• Collected data:

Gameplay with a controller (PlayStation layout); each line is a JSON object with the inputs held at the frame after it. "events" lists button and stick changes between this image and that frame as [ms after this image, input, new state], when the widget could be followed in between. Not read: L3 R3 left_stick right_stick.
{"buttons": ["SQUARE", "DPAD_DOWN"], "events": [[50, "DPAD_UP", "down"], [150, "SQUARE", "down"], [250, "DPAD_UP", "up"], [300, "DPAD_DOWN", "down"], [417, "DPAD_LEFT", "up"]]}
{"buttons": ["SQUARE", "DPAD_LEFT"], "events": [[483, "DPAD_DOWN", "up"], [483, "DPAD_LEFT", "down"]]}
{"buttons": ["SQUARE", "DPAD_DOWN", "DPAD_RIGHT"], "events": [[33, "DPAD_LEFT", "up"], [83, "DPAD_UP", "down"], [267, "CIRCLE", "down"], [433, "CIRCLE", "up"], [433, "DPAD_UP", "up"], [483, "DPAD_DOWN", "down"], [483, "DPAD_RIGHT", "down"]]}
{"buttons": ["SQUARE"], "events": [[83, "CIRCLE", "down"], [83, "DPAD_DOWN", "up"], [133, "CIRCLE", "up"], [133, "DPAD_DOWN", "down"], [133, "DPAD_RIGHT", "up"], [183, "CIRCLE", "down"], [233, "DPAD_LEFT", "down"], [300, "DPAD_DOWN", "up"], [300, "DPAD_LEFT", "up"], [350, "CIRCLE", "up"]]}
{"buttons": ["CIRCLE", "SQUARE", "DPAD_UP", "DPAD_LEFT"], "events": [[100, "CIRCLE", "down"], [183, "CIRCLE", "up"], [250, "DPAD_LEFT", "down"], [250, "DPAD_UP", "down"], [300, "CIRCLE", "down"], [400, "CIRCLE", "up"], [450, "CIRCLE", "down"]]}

• Task statement: Your answer should be the records themselves, returned word for word.

• Solution to this problem:
Gameplay with a controller (PlayStation layout); each line is a JSON object with the inputs held at the frame after it. "events" lists button and stick changes between this image and that frame as [ms after this image, input, new state], when the widget could be followed in between. Not read: L3 R3 left_stick right_stick.
{"buttons": ["SQUARE", "DPAD_DOWN"], "events": [[50, "DPAD_UP", "down"], [150, "SQUARE", "down"], [250, "DPAD_UP", "up"], [300, "DPAD_DOWN", "down"], [417, "DPAD_LEFT", "up"]]}
{"buttons": ["SQUARE", "DPAD_LEFT"], "events": [[483, "DPAD_DOWN", "up"], [483, "DPAD_LEFT", "down"]]}
{"buttons": ["SQUARE", "DPAD_DOWN", "DPAD_RIGHT"], "events": [[33, "DPAD_LEFT", "up"], [83, "DPAD_UP", "down"], [267, "CIRCLE", "down"], [433, "CIRCLE", "up"], [433, "DPAD_UP", "up"], [483, "DPAD_DOWN", "down"], [483, "DPAD_RIGHT", "down"]]}
{"buttons": ["SQUARE"], "events": [[83, "CIRCLE", "down"], [83, "DPAD_DOWN", "up"], [133, "CIRCLE", "up"], [133, "DPAD_DOWN", "down"], [133, "DPAD_RIGHT", "up"], [183, "CIRCLE", "down"], [233, "DPAD_LEFT", "down"], [300, "DPAD_DOWN", "up"], [300, "DPAD_LEFT", "up"], [350, "CIRCLE", "up"]]}
{"buttons": ["CIRCLE", "SQUARE", "DPAD_UP", "DPAD_LEFT"], "events": [[100, "CIRCLE", "down"], [183, "CIRCLE", "up"], [250, "DPAD_LEFT", "down"], [250, "DPAD_UP", "down"], [300, "CIRCLE", "down"], [400, "CIRCLE", "up"], [450, "CIRCLE", "down"]]}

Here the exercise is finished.